Зилант дергался и корчился в паутине, но зубастая пасть ни дать ни взять складывалась в улыбку.
— Ну да, конечно. Я знаю, что не сумею переманить тебя на свою сторону. И тут дракон и там дракон.
— Если ты намекаешь, чтобы я обратился против наставника, так знай: этому не бывать.
— Намекаешь здесь один ты. Помни, однако: изреченная мысль есть отсроченное деяние.
— Хватит!
— Как по-твоему, что произойдет, если ты ослушаешься этого своего лживого мастера? Он что, с неба спустится, чтобы тебя заклевать?.. Если ищешь причины, спроси себя, чего ради твой наставник тебя обучал. Уж точно не для того, чтобы ты погиб в его же когтях. Он слишком много в тебя вложил, чтобы этим все кончилось. Теперь тебе решать самому. Теперь ты сам себе мастер и господин. Или твой наставник не имел намерения отпустить тебя на свободу? Может, это чудовищное задание — первое из многих, которые он для тебя уготовил? Стыд и чувство вины лишь крепче привяжут тебя к нему. Ты был ему учеником, а станешь слугой, угодишь в вечное рабство.
— Хватит, я сказал!
В ярости Рос сгреб целый пучок нитей и оборвал все. Куски шелковинок падали ему на голову, прилипая к лицу. Дракон над ним забился и заревел, гул паутины сорвался на визг.
— Кто хозяин, а кто слуга, Рослин из Гехеба?

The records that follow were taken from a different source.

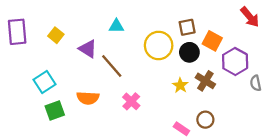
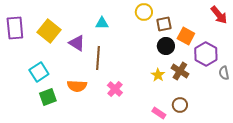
yellow square: (56, 35) -> (49, 31), size x1.6
yellow circle: (159, 45) -> (144, 12), moved, size x0.7
brown line: (112, 66) -> (98, 58), turned 45

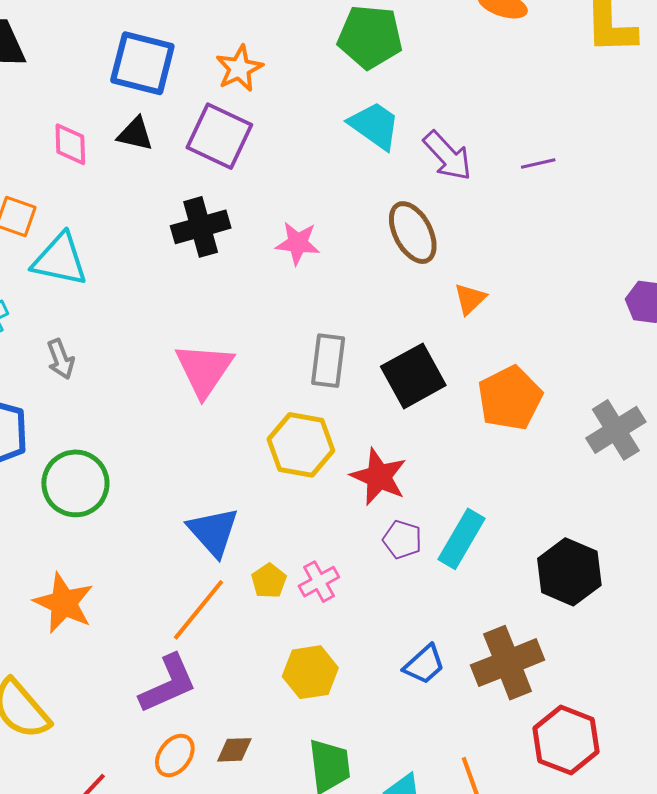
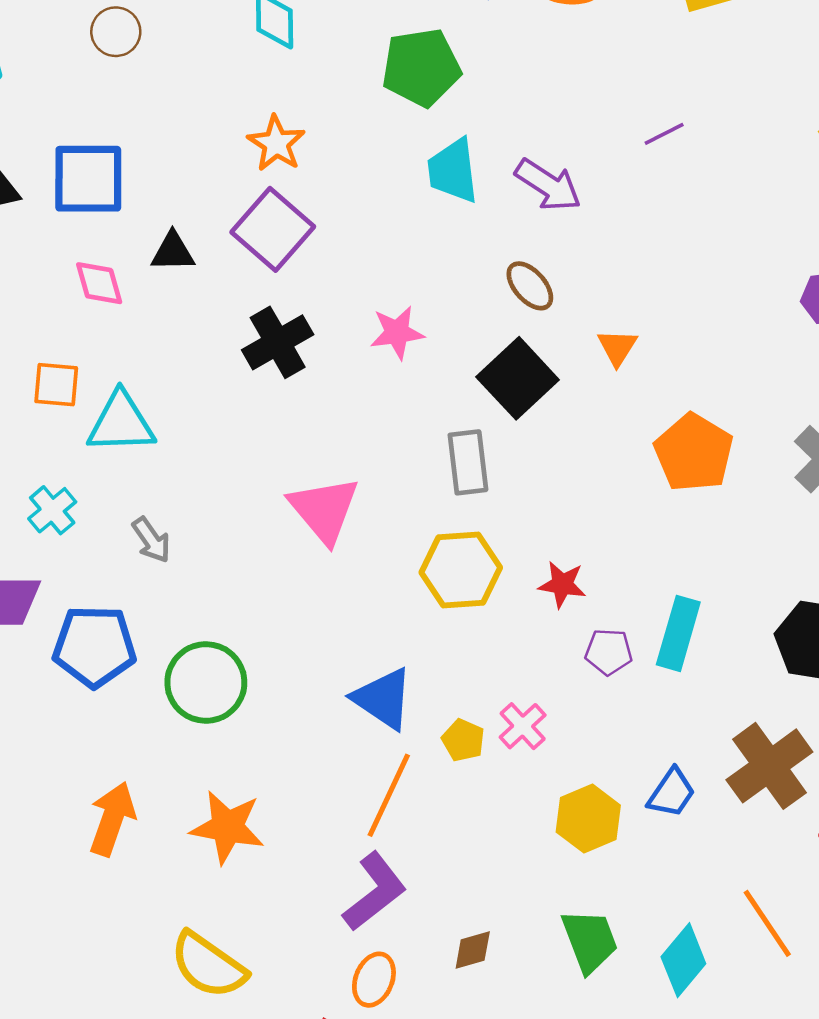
blue square: (142, 63) -> (88, 179), moved
cyan trapezoid: (375, 125) -> (453, 171), turned -118
purple square: (219, 136) -> (273, 229), turned 30
purple line: (538, 164) -> (664, 134), moved
brown ellipse: (413, 233) -> (530, 286), size x0.7
black square: (413, 376) -> (518, 378), moved
red star: (379, 477) -> (562, 584), size x0.7
yellow hexagon: (310, 672) -> (588, 819), moved
orange ellipse: (175, 755) -> (374, 980), moved

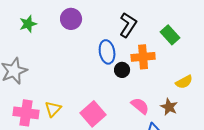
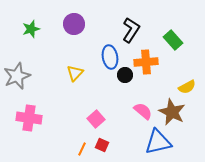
brown star: (169, 107) -> (172, 112), size x1.5
yellow triangle: (53, 109) -> (75, 73), moved
pink square: (93, 114) -> (96, 119), size x0.7

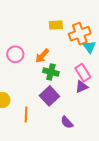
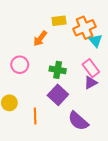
pink circle: (15, 54) -> (20, 65), moved
orange arrow: (42, 56) -> (40, 39), moved
purple semicircle: (67, 122) -> (78, 121), size x1.5

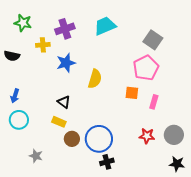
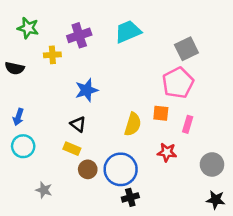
gray square: (153, 40) -> (186, 49), turned 30
blue star: (66, 63) -> (87, 90), moved
yellow semicircle: (95, 79) -> (133, 124), moved
red star: (147, 136) -> (167, 152), moved

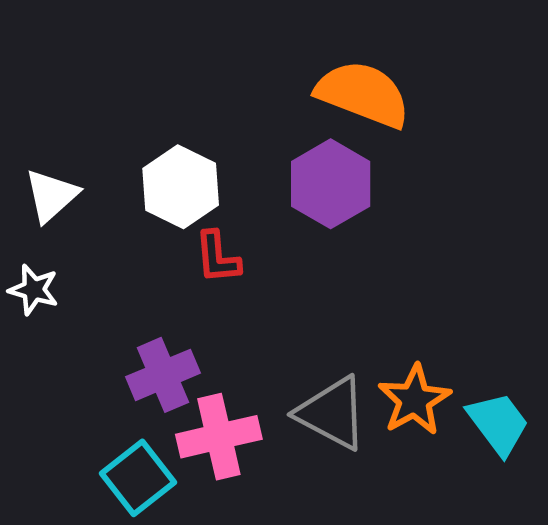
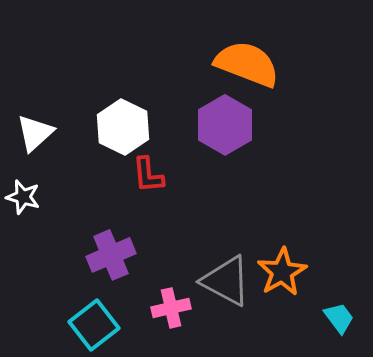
cyan trapezoid: (498, 423) -> (339, 318), moved, size x0.7
pink cross: (219, 437) -> (171, 308), moved, size x0.7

Рос ухватил еще пучок и разделался с ним, хотя часть рассудка и задавалась вопросом, отчего он так обозлился. Разве дракон не высказал ему как раз то, что он и сам успел заподозрить, — это бессмысленное задание было ловушкой, призванной либо унизить его, либо повязать навсегда. Тогда как нарушенное слово освободило бы его разом и от обязательств, и от угроз.
Нет уж. Рисковать он не собирался. Зилант в его жизни присутствовал всего лишь какие-то минуты. А мастер Пакье растил его целых пять лет. Рос был обязан ему гораздо больше, чем какому-то чужаку. А себе самому — больше всех. Он останется верен данному слову. Может, Зилант и заслуживал спокойного сна до самого конца вечности, но так уж получилось, что он встал между Росом и свободой, обещанной мастером Пакье. Между Росом и тем будущим, о котором они с Ади столько мечтали.